1. FETCH - controls the fetching of instructions 

 

• A Decoder -  

  2. DECODE  - Interprets/decodes instructions loaded from memory 

 

3. EXECUTE  - Control Unit sends control signals to the appropriate components in a computer to execute the required operation (via busses) 

 

Controls writing (to/from memory) of data as part of memory operations 

 

 

• A Clock -  

  • Sychronises operations – controls overall clock speed – the no. of instructions carried out each second (the faster the clock speed the faster the CPU carries out instructions) 

 

Why is it needed?: makes sure CPU isn't working at too fast a rate so that it can't cope (may overheat) 

The Arithmetic and Logic Unit (ALU)

The Arithmetic and Logic Unit (ALU) - 

 

• EXECUTES mathematical instructions 

• EXECUTES logical instructions 

• Compares values held in registers 

Cache (in CPU)

Cache (in CPU) -  

• Specialised memory that exists within the CPU; NOT Main Memory 

• Made from Static RAM (SRAM) – Extremely fast memory, but much smaller in capacity than RAM (and also physically large + expensive) 

• Stores frequently fetched data and/or instructions so they can be quickly executed even faster (in the fetch-decode-execute cycle) 

• Unlike registers, it stores any data/instructions 

 

(Also overwrites data when other data more recently used needs to be quickly stored) 

Registers

Registers -  

 

• Small units of memory in CPU (only 4-8 bytes in size) 

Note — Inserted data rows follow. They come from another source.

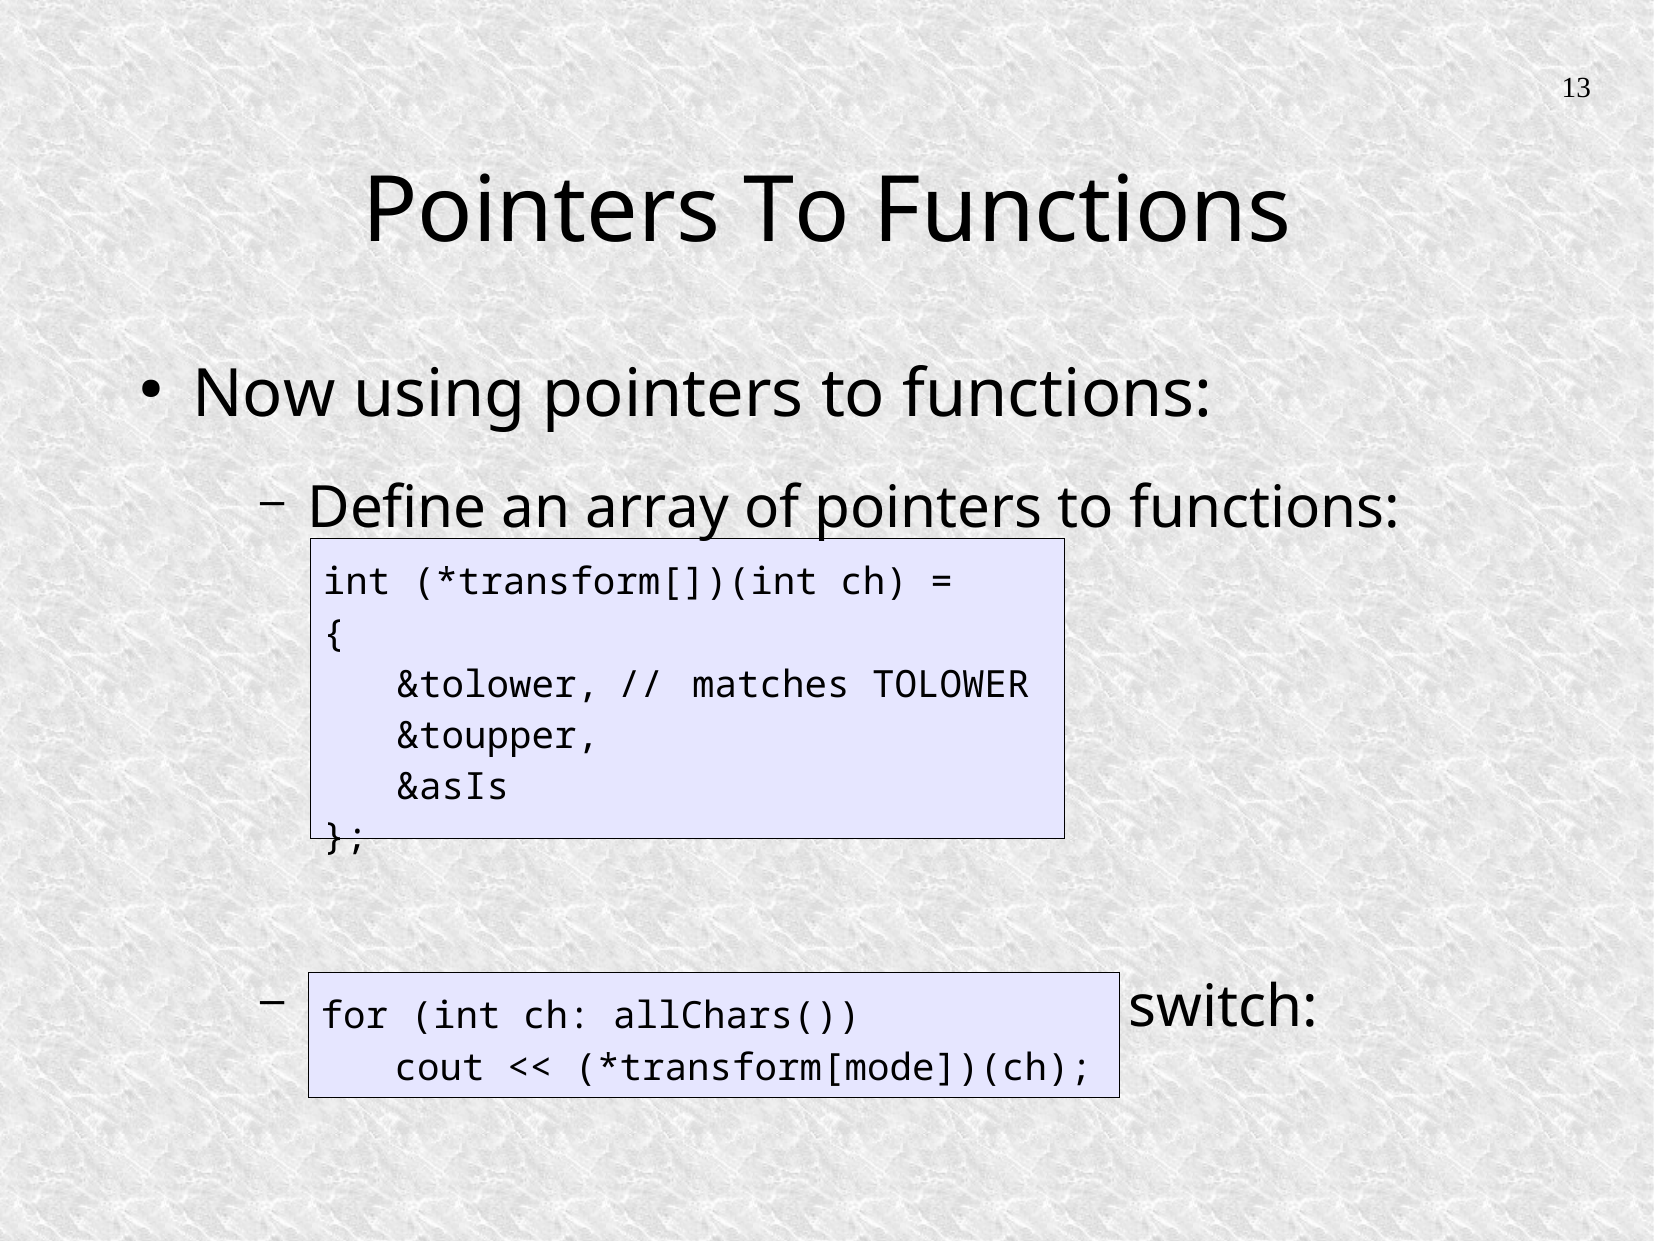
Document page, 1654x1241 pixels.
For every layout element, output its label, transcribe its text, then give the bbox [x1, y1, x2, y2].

title Pointers To Functions [121, 102, 1534, 311]
text_box [308, 972, 1120, 1098]
picture [0, 0, 1654, 1241]
text_box for (int ch: allChars()) cout << (*transform[mode])(ch); [320, 988, 1093, 1091]
list Now using pointers to functions: Define an array of pointers to functions: Use the array elements, not a switch: [121, 344, 1620, 1138]
text_box int (*transform[])(int ch) = { &tolower, // matches TOLOWER &toupper, &asIs }; [322, 555, 1089, 837]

• Each register used for a specific purpose during the fetch-decode-execute cycle (each one can hold a specific piece of data/value being used by the CPU currently) 

System Bus

System Bus - 

 

• A collection of wires 

• Transfers data, instructions, memory addresses and control signals between the CPU and components (including main memory)  

Main Memory (RAM and ROM)

Main Memory (RAM and ROM) -  

 

• Stores data and instructions for CPU to process 

• Directly accessed by CPU – stores/contains the instructions that the CPU executes during the fetch-decode-execute cycle 

 

So Programs/sequences of instructions must be loaded from secondary storage into main memory before they can be executed. 

 

• Essential for a computer to function (as by the Von Neumann Architecture) 

(RAM)

RAM: 

 

• Temporarily stores program instructions + data while they're being processed by CPU (fetch-execute cycle) - RAM is empty when the computer is first turned on. 

  • Operating System (OS) copied from Secondary Storage into RAM when computer starts up 

  • Applications, documents + files copied into RAM when opened 

• Volatile 

• Faster than most Secondary Storage devices BUT more expensive per GB. 

(ROM)

ROM: 

 

• Permanently stores program instructions + data 

  • Stores start-up sequences or Basic Input Output System (BIOS) - CPU executes this as it turns on. BIOS (to boot up computer) contains the instructions for the Operating System (OS) to be loaded from the Secondary Storage to RAM as computer starts up. This is a basic instruction that the CPU always uses 

• CANNOT have new data written onto it (Read-only) 

• Non-Volatile 

• Often flash-memory 

3 factors affecting CPU performance (ie. speed)

CLOCK SPEED Faster clock speed = more instructions (can be) processed per second

NO. OF CPU CORES more cores --> More instructions can be processed per second simultaneously = better CPU performance

CACHE SIZE Able to store more frequently used data and instructions --> more efficient fetch-decode-execute cycle (CPU can fetch them more quickly) – better CPU performance 

Fetch decode execute cycle

First step is for the CPU to fetch the next instruction from Main Memory (RAM or ROM). The Control Unit then decodes the fetched instruction and determines which component(s) should carry out the operation required. They are sent control signals via the system buses and they execute the instruction: 

 

• Arithmetic/mathematical instructions (ALU) 

• Logic instructions (ALU) 

• Memory instructions (Control Unit controls this) 

 

Then the cycle repeats and the CPU fetches the next instruction to be decoded and executed.